Dr D Michael Jeyakumar took former Health Ministry director-general Ismail Merican to task over Mahsa University College’s (Mahsa) full-page advertisement in an English daily for its nursing diploma programme.
“Mahsa and its pro-chancellor are being highly irresponsible in taking out a full-page advertisement in the Sunday Star to entice parents to send their children to a course where there is now a gross over-supply.
“If Mahsa and its pro-chancellor took out the full-page statement despite knowing these facts, then their action crosses the line demarcating irresponsible from despicable,” Jeyakumar said in a press statement yesterday.

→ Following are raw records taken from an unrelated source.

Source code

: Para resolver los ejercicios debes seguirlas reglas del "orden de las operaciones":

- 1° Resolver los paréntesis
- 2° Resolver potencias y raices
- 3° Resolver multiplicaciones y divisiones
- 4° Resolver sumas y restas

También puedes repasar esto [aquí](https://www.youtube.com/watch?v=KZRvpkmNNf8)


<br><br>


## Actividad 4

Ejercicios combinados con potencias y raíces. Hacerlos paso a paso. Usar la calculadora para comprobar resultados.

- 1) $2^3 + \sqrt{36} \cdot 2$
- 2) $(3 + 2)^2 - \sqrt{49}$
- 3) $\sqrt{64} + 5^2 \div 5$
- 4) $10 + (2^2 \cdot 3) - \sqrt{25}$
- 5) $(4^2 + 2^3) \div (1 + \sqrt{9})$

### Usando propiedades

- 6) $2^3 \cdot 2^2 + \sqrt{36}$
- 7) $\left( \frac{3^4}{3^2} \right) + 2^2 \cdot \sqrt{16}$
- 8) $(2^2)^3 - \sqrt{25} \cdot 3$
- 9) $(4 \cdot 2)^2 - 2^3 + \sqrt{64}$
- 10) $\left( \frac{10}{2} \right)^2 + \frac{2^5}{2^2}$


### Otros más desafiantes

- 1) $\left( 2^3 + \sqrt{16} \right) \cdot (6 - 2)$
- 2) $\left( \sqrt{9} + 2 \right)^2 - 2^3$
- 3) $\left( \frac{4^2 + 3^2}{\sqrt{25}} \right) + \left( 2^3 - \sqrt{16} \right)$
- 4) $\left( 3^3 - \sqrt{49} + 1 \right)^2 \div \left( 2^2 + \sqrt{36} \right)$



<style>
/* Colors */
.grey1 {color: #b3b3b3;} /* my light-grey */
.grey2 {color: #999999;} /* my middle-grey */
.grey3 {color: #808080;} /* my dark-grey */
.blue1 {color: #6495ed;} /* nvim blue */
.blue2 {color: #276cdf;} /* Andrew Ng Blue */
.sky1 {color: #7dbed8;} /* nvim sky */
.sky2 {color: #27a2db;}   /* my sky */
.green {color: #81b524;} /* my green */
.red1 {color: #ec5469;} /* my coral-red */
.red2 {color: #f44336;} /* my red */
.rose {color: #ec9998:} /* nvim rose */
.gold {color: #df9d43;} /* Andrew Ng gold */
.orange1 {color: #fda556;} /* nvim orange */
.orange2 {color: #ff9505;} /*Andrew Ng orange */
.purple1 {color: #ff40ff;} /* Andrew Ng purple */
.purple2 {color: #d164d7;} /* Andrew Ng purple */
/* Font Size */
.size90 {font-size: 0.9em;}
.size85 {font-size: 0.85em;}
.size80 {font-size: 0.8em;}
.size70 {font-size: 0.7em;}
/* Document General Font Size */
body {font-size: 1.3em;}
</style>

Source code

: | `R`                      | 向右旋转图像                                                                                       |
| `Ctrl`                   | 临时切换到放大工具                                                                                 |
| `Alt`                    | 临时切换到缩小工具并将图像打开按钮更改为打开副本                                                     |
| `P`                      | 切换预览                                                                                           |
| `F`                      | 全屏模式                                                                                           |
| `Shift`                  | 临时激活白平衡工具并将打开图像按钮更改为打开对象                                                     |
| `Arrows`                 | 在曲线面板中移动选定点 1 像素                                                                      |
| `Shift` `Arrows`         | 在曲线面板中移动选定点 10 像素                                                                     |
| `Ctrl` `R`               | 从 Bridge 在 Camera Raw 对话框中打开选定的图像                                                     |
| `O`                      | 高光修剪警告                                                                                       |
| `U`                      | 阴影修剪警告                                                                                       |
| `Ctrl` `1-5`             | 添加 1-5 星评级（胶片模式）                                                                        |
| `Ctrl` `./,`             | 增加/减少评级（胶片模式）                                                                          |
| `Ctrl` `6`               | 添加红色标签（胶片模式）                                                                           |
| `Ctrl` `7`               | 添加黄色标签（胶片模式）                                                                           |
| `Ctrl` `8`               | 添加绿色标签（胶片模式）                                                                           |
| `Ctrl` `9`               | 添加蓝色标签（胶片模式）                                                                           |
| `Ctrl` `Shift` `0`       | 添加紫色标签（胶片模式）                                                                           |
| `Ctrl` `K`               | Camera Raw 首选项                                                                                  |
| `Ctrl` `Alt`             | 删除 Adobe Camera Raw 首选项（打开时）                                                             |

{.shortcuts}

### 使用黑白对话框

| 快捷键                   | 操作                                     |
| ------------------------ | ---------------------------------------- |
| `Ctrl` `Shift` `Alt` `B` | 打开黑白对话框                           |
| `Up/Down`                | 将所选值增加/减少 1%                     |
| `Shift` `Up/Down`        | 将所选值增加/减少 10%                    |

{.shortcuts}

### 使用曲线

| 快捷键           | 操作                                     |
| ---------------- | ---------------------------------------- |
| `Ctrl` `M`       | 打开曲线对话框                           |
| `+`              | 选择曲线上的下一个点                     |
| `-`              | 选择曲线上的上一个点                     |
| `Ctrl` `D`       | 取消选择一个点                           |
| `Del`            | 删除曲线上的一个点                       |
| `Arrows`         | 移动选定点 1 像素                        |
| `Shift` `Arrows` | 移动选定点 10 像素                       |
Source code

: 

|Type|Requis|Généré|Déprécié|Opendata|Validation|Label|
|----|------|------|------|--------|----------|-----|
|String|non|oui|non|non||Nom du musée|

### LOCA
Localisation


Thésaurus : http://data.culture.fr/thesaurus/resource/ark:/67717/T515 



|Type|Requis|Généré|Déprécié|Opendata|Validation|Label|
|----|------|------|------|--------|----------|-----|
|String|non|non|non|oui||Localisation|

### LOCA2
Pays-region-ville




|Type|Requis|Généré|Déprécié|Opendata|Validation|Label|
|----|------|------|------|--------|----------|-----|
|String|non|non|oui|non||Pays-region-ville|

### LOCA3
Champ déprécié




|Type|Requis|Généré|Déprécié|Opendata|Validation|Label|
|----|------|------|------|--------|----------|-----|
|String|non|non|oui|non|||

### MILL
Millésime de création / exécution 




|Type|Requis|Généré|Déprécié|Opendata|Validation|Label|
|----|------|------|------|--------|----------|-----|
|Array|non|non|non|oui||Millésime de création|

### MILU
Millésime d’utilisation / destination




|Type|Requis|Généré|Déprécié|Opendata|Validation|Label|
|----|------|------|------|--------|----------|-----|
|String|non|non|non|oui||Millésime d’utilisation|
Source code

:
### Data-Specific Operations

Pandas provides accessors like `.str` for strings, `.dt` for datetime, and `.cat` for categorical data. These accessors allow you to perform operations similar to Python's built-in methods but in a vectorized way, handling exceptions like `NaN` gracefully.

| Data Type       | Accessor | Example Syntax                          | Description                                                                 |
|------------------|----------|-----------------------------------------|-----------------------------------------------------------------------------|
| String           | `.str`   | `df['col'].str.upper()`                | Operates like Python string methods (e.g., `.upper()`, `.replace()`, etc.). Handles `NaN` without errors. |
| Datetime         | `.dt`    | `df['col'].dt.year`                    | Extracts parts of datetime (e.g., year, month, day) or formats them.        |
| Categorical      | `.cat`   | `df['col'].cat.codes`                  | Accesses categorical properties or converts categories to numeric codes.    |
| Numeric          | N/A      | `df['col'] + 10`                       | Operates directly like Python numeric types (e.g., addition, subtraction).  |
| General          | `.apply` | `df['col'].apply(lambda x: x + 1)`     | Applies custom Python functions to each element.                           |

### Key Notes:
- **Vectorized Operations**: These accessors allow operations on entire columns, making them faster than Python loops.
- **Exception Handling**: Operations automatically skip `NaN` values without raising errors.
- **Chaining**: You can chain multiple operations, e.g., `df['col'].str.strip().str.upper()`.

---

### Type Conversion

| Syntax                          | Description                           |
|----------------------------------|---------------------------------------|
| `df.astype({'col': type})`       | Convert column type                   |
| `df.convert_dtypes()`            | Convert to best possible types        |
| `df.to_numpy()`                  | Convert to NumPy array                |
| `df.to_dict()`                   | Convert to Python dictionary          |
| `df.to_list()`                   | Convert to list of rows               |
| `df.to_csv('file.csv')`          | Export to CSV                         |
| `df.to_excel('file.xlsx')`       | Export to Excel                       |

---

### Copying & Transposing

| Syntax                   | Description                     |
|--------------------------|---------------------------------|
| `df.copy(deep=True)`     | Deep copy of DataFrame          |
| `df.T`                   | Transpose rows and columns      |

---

Ismail is also Mahsa College’s pro-chancellor and chairman.
Jeyakumar revealed that the Health Ministry does not recruit a large number of nursing graduates from private colleges.
“In the five years from 2006 till 2010, only 993 graduates from private nursing colleges were offered jobs by the government, which works out to fewer than 200 a year,” said Jeyakumar, who is also Sungai Siput MP.
He added that those in the nursing industry had told him that annually 7 per cent of the nurses needed to be replaced.
As of December 2010, there were 69110 staff nurses. Of this, 47992 are in the government service and 21118 in the private sector.
“Seven per cent (in the private sector) is equivalent to 1478 vacancies. Annually there are 12000 graduates but 10332 will not get job placements for the next few years,” Jeyakumar said.
A challenge to Mahsa
Jeyakumar was piqued by Ismail’s claim that Malaysia needs thousands more nurses to achieve a 1:200 nurse-to-patient ratio, which is the World Health Organisation criteria for a developed nation.
“It reveals extremely muddled thinking or is it a cynical attempt to mislead people? His [Ismail’s] assertion seems to imply that Mahsa is contributing to Malaysia becoming a developed nation by training more nurses,” Jeyakumar said.
He said that the ratio can be achieved in advanced countries as they had more health institutions and specialised nursing programmes for specific ailments unlike Malaysia.
He also accused Mahsa and Ismail of promoting the nursing course to rake in profits in the form of National Higher Education Loan (PTPTN) funds.
“Mahsa and the other private colleges can earn an average of RM25000 from PTPTN loans that the Higher Education Ministry unquestioningly approves for each of the students registered in the nursing programme.
“Let’s face facts… this is the motivating factor for your [Mahsa’s] nurses training programme, it’s neither nationalistic nor altruistic,” said the physician-turned-politician.
Jeyakumar dared the college to secure jobs for its nursing graduates and repay students’ loans in the event graduates do not get a job.
“Until this employment problem faced by Mahsa graduates can be solved, the only decent thing Mahsa and its pro-chancellor can do is to stop taking in any more students for the nursing diploma course,” he added.